• Supplied material
________
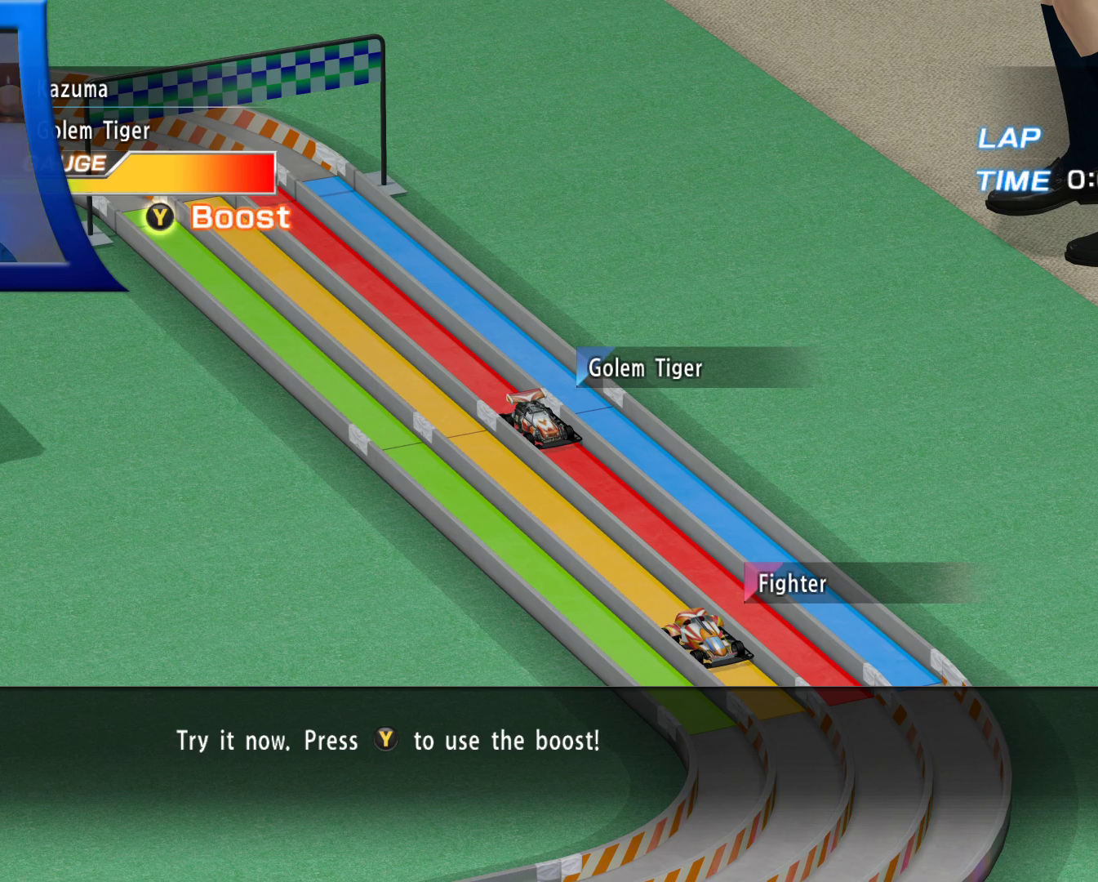
{"buttons": [], "left_stick": "center", "right_stick": "center", "button_events": []}
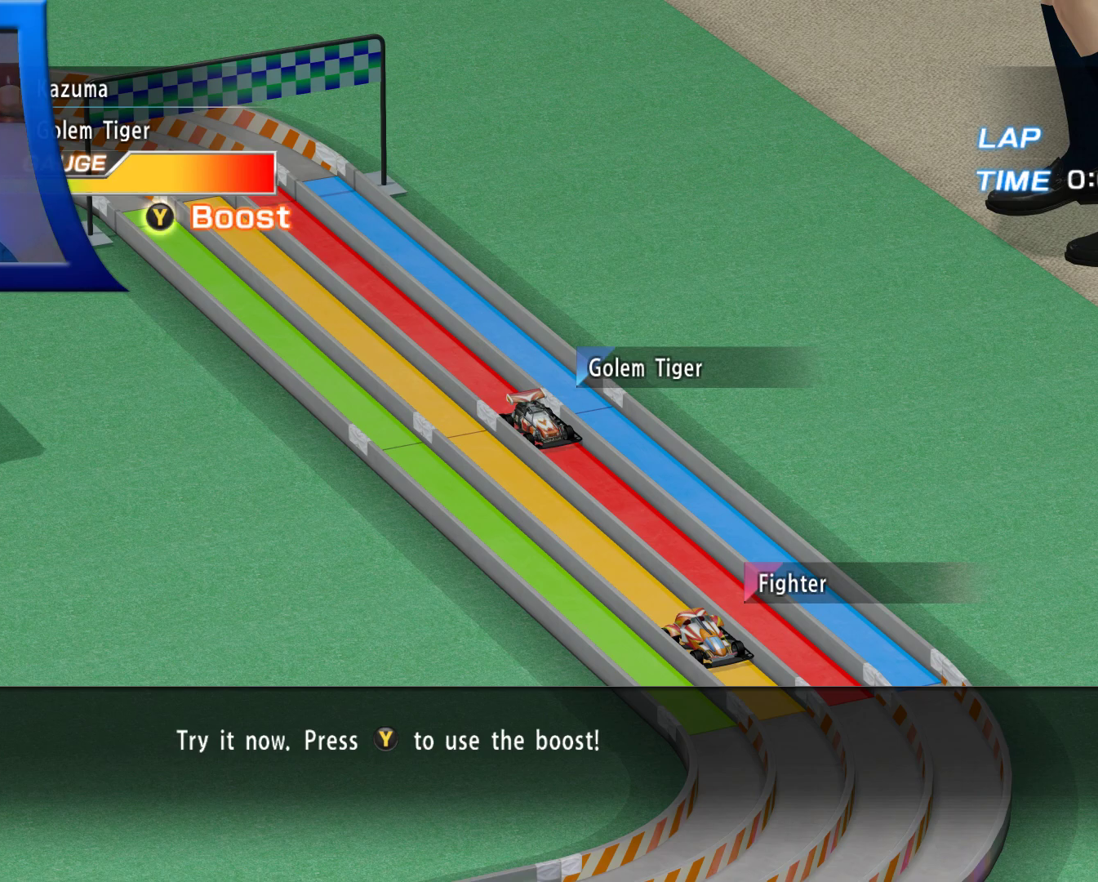
{"buttons": [], "left_stick": "center", "right_stick": "center", "button_events": []}
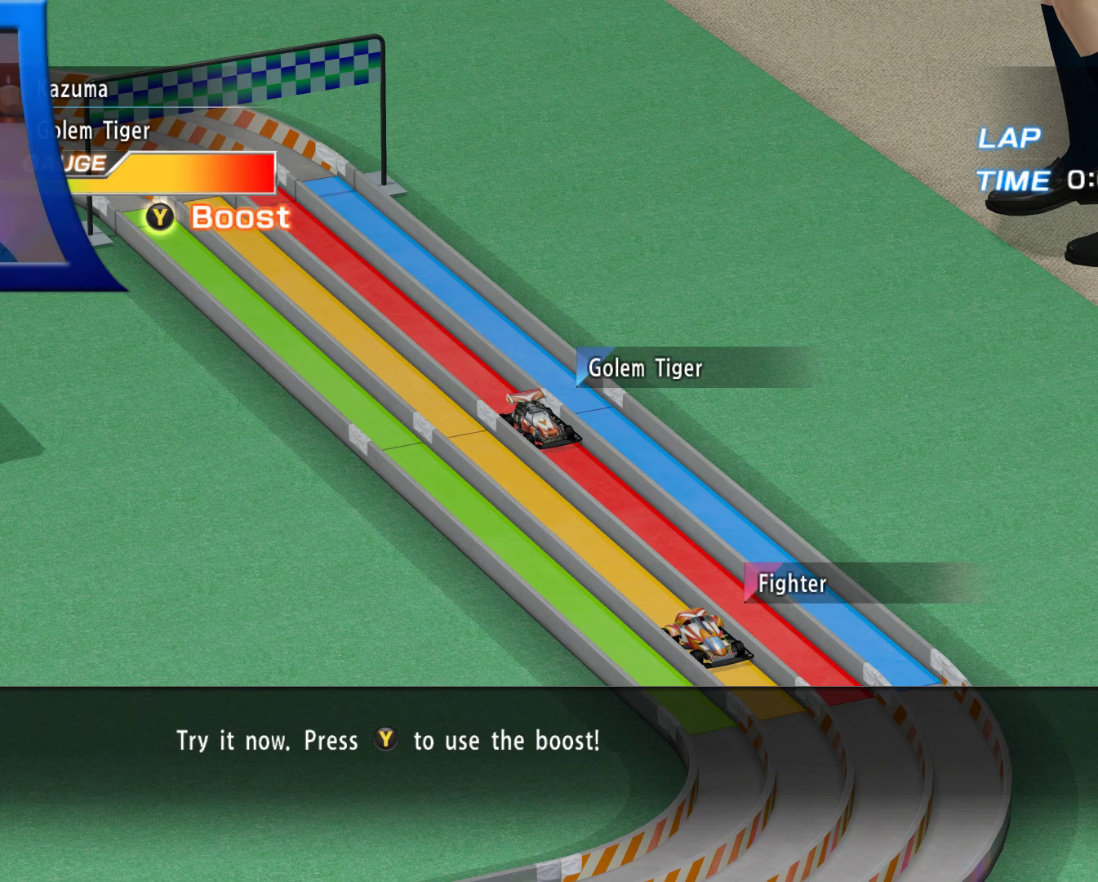
{"buttons": [], "left_stick": "center", "right_stick": "center", "button_events": []}
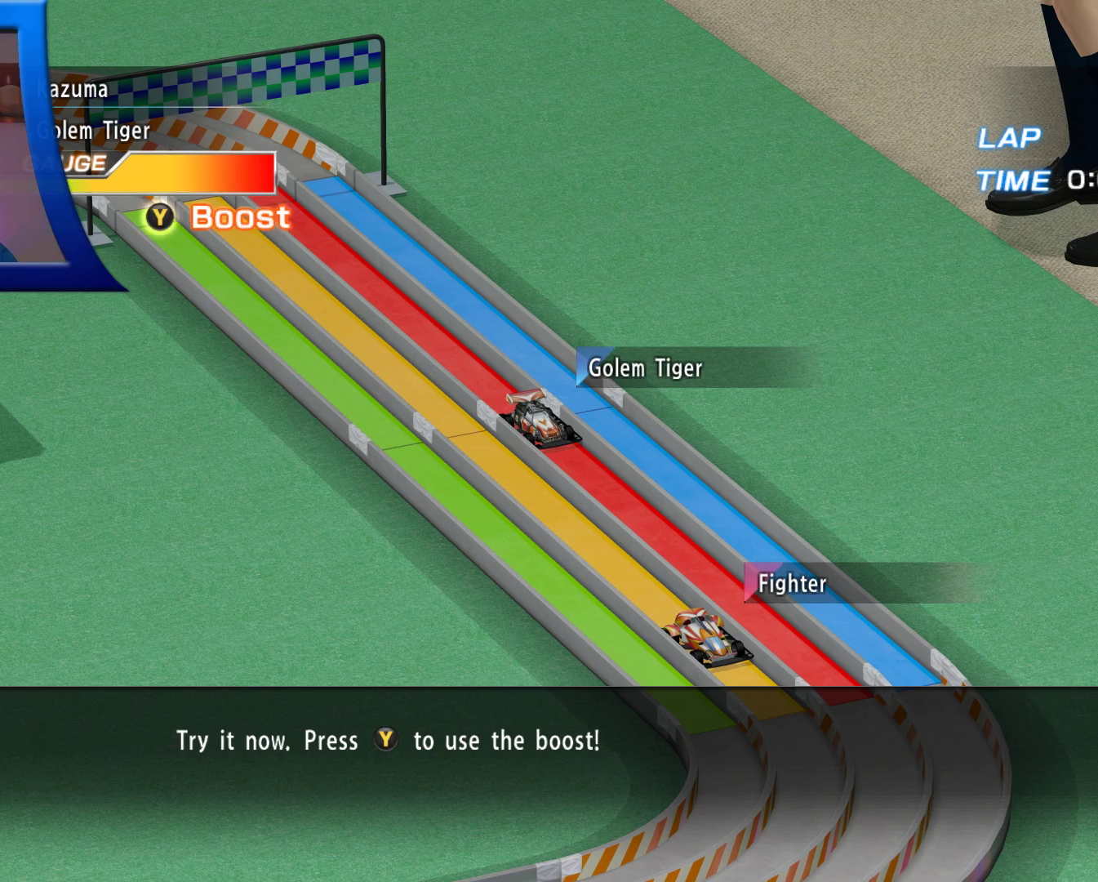
{"buttons": [], "left_stick": "center", "right_stick": "center", "button_events": []}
________
• Required work
The required output is the listing above reproduced exactly, pictures removed.

• Solved problem
{"buttons": [], "left_stick": "center", "right_stick": "center", "button_events": []}
{"buttons": [], "left_stick": "center", "right_stick": "center", "button_events": []}
{"buttons": [], "left_stick": "center", "right_stick": "center", "button_events": []}
{"buttons": [], "left_stick": "center", "right_stick": "center", "button_events": []}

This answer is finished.